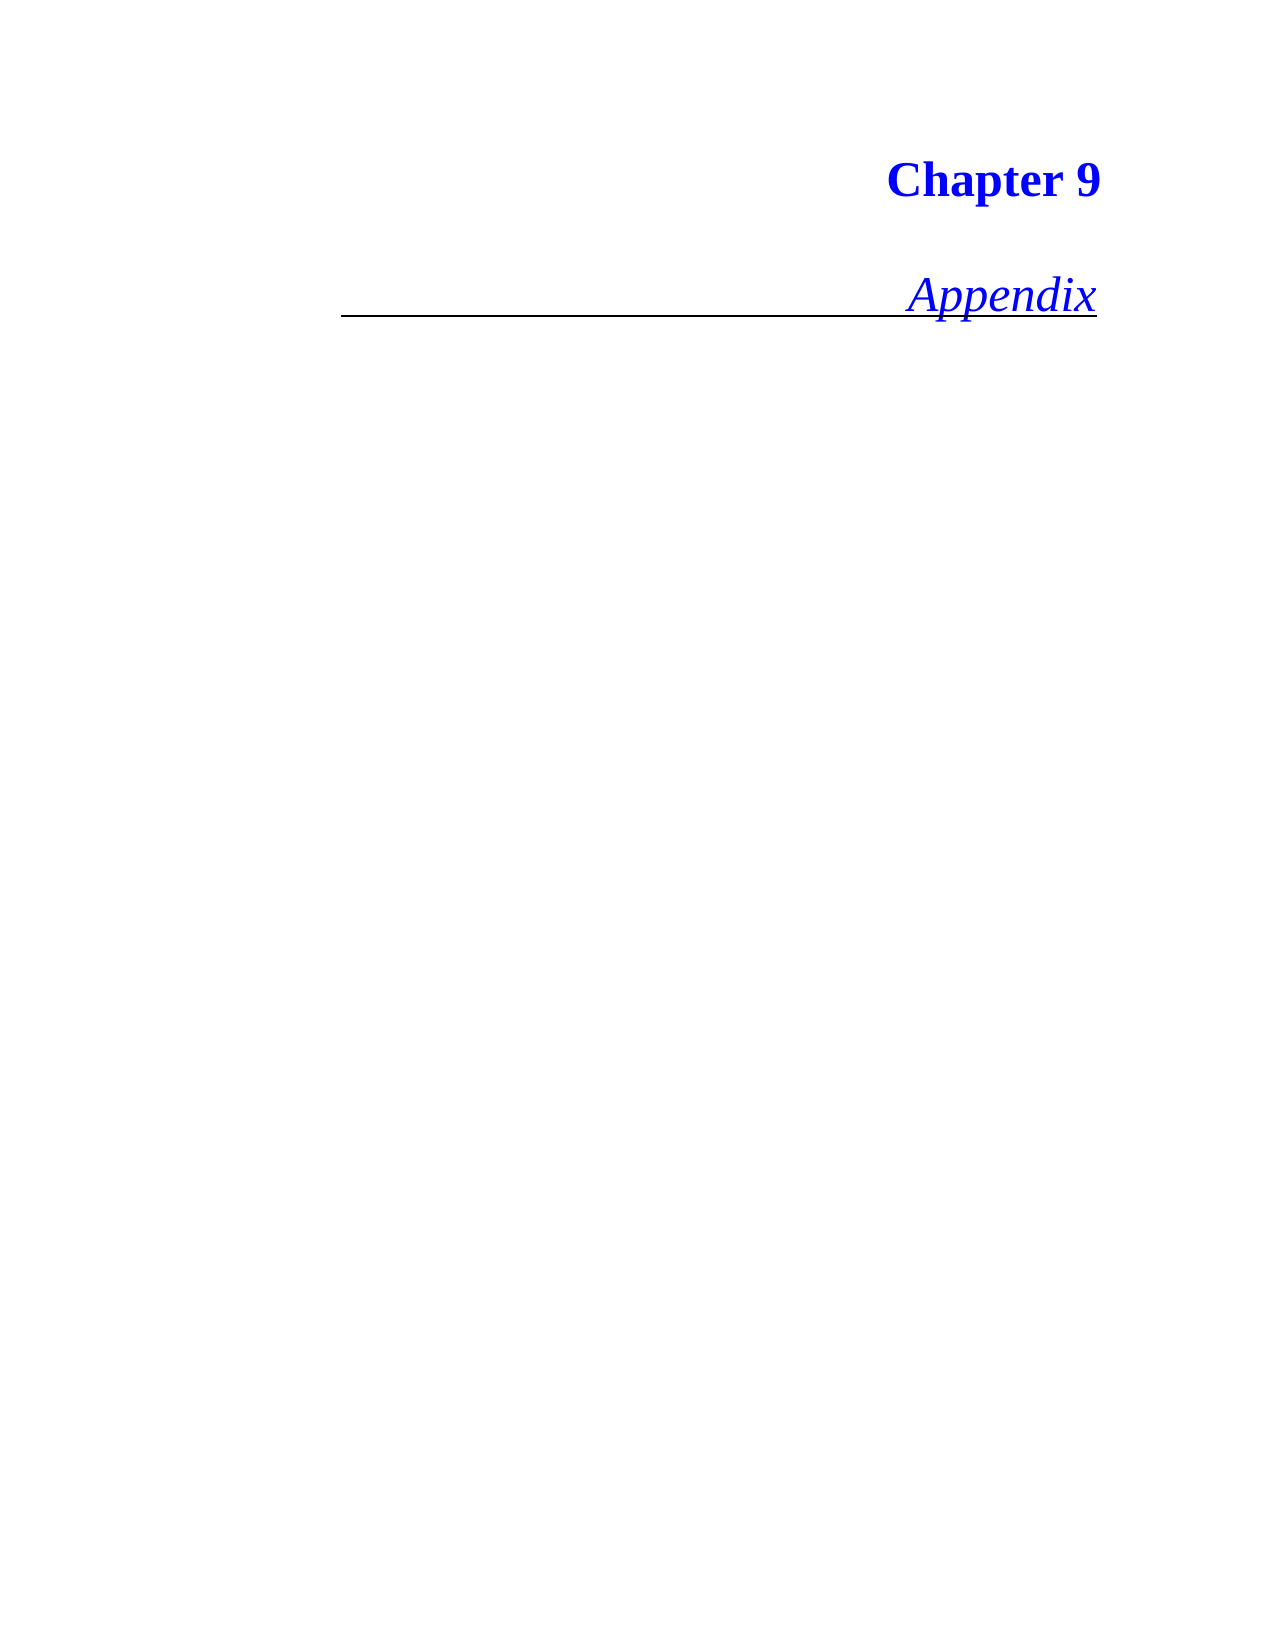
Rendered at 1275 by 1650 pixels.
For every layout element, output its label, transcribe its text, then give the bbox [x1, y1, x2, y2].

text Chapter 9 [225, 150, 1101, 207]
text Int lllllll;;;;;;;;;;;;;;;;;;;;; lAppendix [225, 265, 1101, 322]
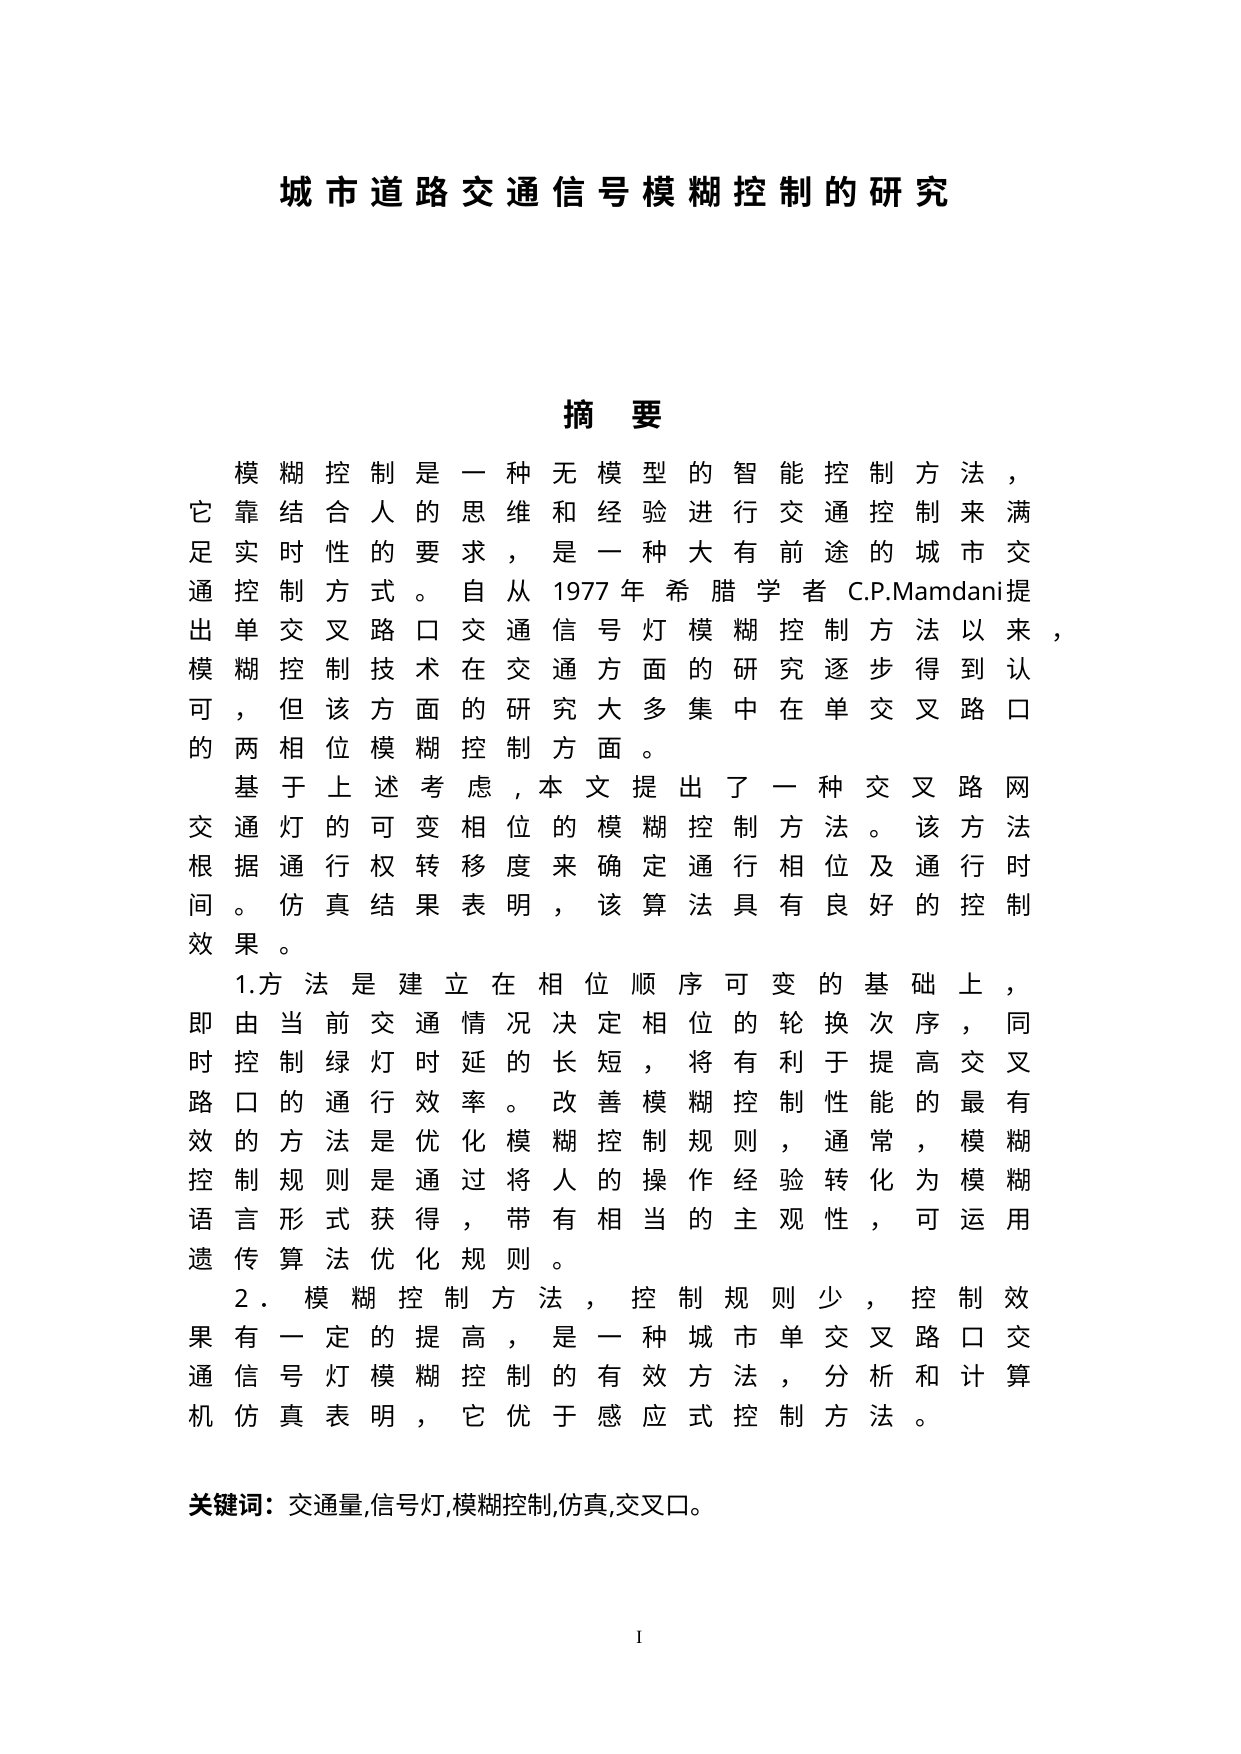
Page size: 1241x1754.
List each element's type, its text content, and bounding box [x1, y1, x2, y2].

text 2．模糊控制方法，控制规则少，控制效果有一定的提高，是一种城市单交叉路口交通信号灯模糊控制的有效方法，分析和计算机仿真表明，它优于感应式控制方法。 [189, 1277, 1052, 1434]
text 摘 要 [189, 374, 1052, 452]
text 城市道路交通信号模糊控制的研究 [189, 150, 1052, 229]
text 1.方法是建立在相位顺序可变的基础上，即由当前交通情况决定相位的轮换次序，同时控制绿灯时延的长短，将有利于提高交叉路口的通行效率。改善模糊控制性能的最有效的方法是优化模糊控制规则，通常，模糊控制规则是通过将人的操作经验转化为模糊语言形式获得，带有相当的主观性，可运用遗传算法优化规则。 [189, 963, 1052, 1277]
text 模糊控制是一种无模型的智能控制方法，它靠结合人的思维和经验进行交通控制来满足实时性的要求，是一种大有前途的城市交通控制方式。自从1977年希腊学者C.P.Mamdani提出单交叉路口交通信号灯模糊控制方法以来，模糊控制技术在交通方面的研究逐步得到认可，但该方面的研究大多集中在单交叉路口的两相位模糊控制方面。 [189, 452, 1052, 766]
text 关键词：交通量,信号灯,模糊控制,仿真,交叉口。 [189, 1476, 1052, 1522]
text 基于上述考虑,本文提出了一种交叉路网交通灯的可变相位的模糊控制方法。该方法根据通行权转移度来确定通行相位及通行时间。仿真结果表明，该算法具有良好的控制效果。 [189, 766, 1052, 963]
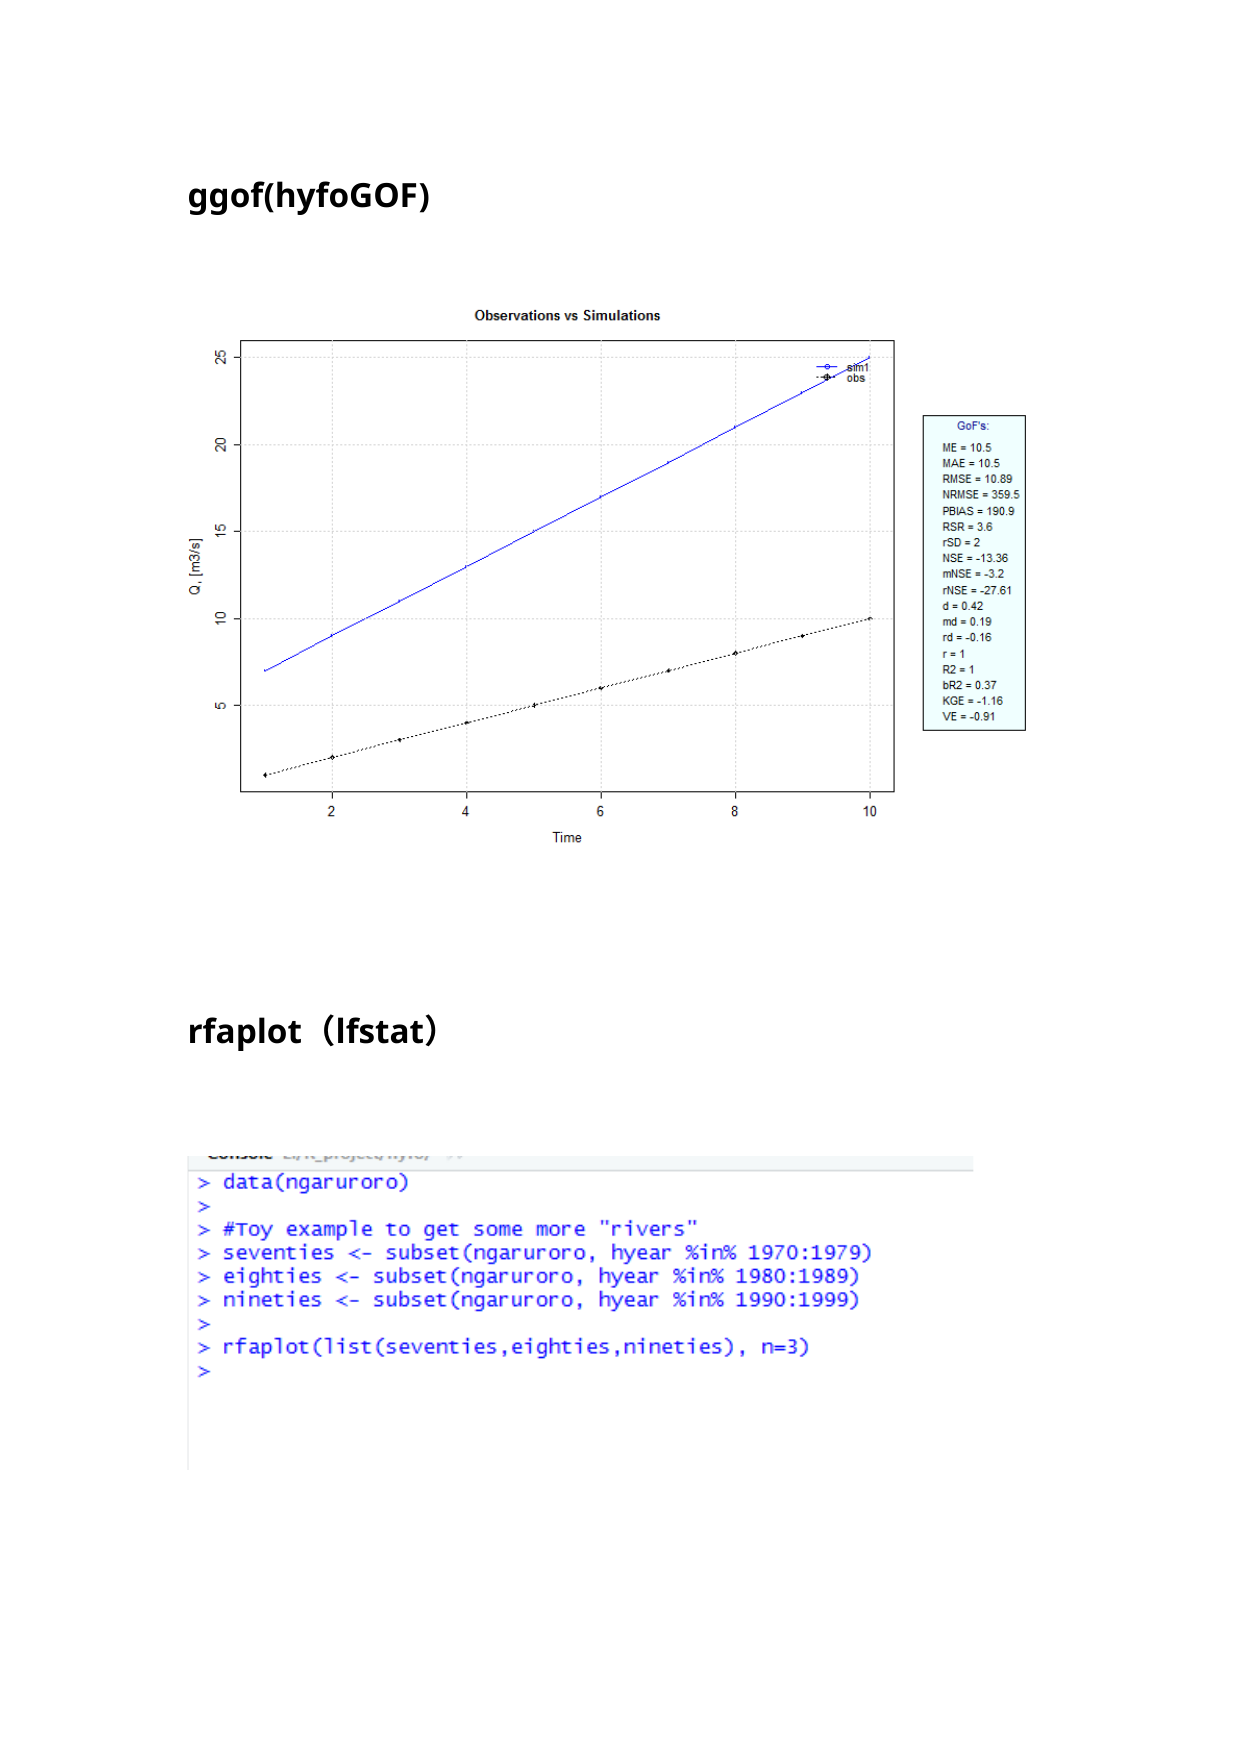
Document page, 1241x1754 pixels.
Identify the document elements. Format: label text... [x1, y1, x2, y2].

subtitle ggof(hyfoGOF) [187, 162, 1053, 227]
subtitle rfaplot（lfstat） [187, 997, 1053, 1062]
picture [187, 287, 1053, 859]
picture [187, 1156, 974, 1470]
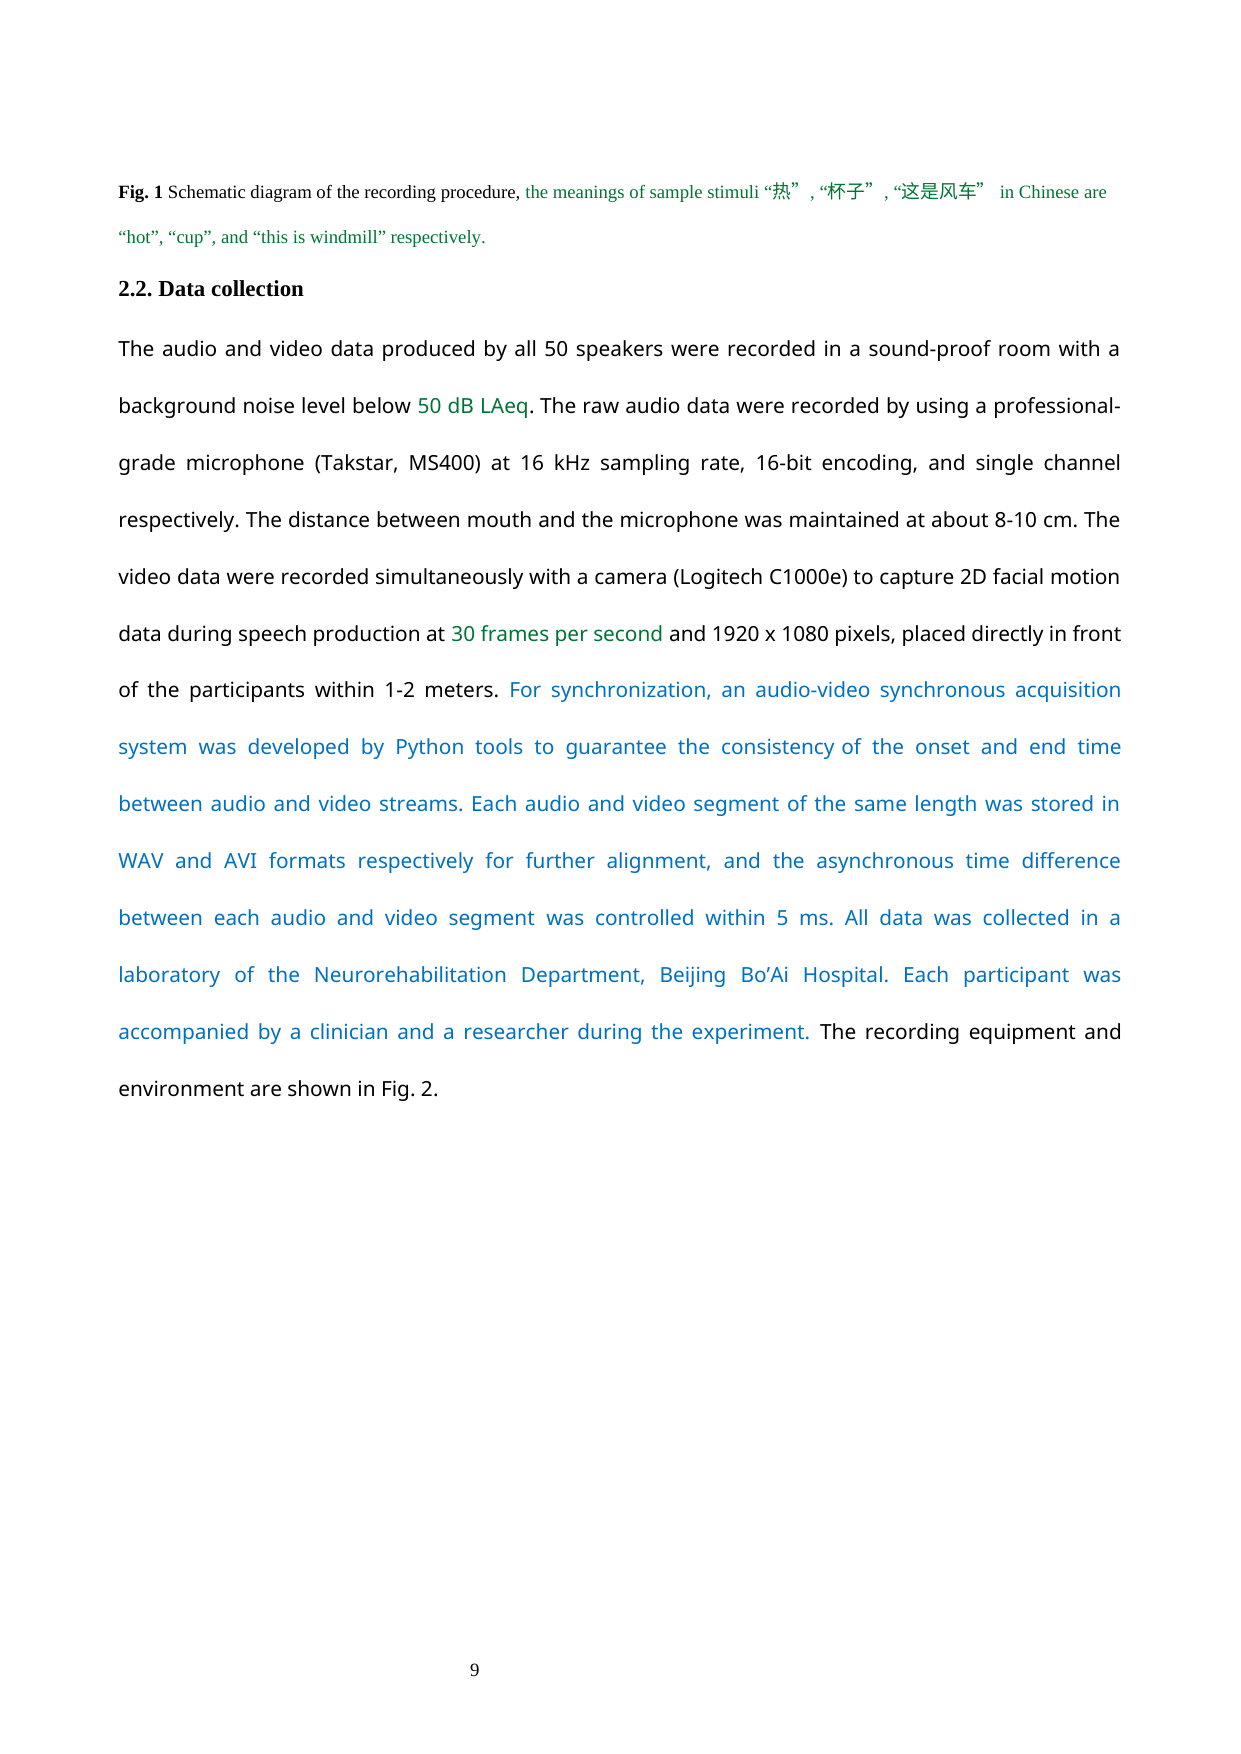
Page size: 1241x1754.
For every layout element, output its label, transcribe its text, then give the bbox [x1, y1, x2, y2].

:::

WORK TASK:
What you return must match the data above exactly, with no images included.

EXERCISE SOLUTION:
Rendered at 1275 by 1650 pixels.
For every layout element, output its label, transcribe its text, then give the bbox [x1, y1, x2, y2].

text Chapter 9 [225, 150, 1101, 207]
text Int lllllll;;;;;;;;;;;;;;;;;;;;; lAppendix [225, 265, 1101, 322]
Page size: 1241x1754.
List each element's type, its text content, and bounding box [x1, y1, x2, y2].

text 2．模糊控制方法，控制规则少，控制效果有一定的提高，是一种城市单交叉路口交通信号灯模糊控制的有效方法，分析和计算机仿真表明，它优于感应式控制方法。 [189, 1277, 1052, 1434]
text 摘 要 [189, 374, 1052, 452]
text 城市道路交通信号模糊控制的研究 [189, 150, 1052, 229]
text 1.方法是建立在相位顺序可变的基础上，即由当前交通情况决定相位的轮换次序，同时控制绿灯时延的长短，将有利于提高交叉路口的通行效率。改善模糊控制性能的最有效的方法是优化模糊控制规则，通常，模糊控制规则是通过将人的操作经验转化为模糊语言形式获得，带有相当的主观性，可运用遗传算法优化规则。 [189, 963, 1052, 1277]
text 模糊控制是一种无模型的智能控制方法，它靠结合人的思维和经验进行交通控制来满足实时性的要求，是一种大有前途的城市交通控制方式。自从1977年希腊学者C.P.Mamdani提出单交叉路口交通信号灯模糊控制方法以来，模糊控制技术在交通方面的研究逐步得到认可，但该方面的研究大多集中在单交叉路口的两相位模糊控制方面。 [189, 452, 1052, 766]
text 关键词：交通量,信号灯,模糊控制,仿真,交叉口。 [189, 1476, 1052, 1522]
text 基于上述考虑,本文提出了一种交叉路网交通灯的可变相位的模糊控制方法。该方法根据通行权转移度来确定通行相位及通行时间。仿真结果表明，该算法具有良好的控制效果。 [189, 766, 1052, 963]
Document page, 1241x1754 pixels.
Identify the document elements. Format: label text... [x1, y1, x2, y2].

subtitle ggof(hyfoGOF) [187, 162, 1053, 227]
subtitle rfaplot（lfstat） [187, 997, 1053, 1062]
picture [187, 287, 1053, 859]
picture [187, 1156, 974, 1470]
Page size: 1241x1754.
For every layout element, output its label, transcribe its text, then give the bbox [x1, y1, x2, y2].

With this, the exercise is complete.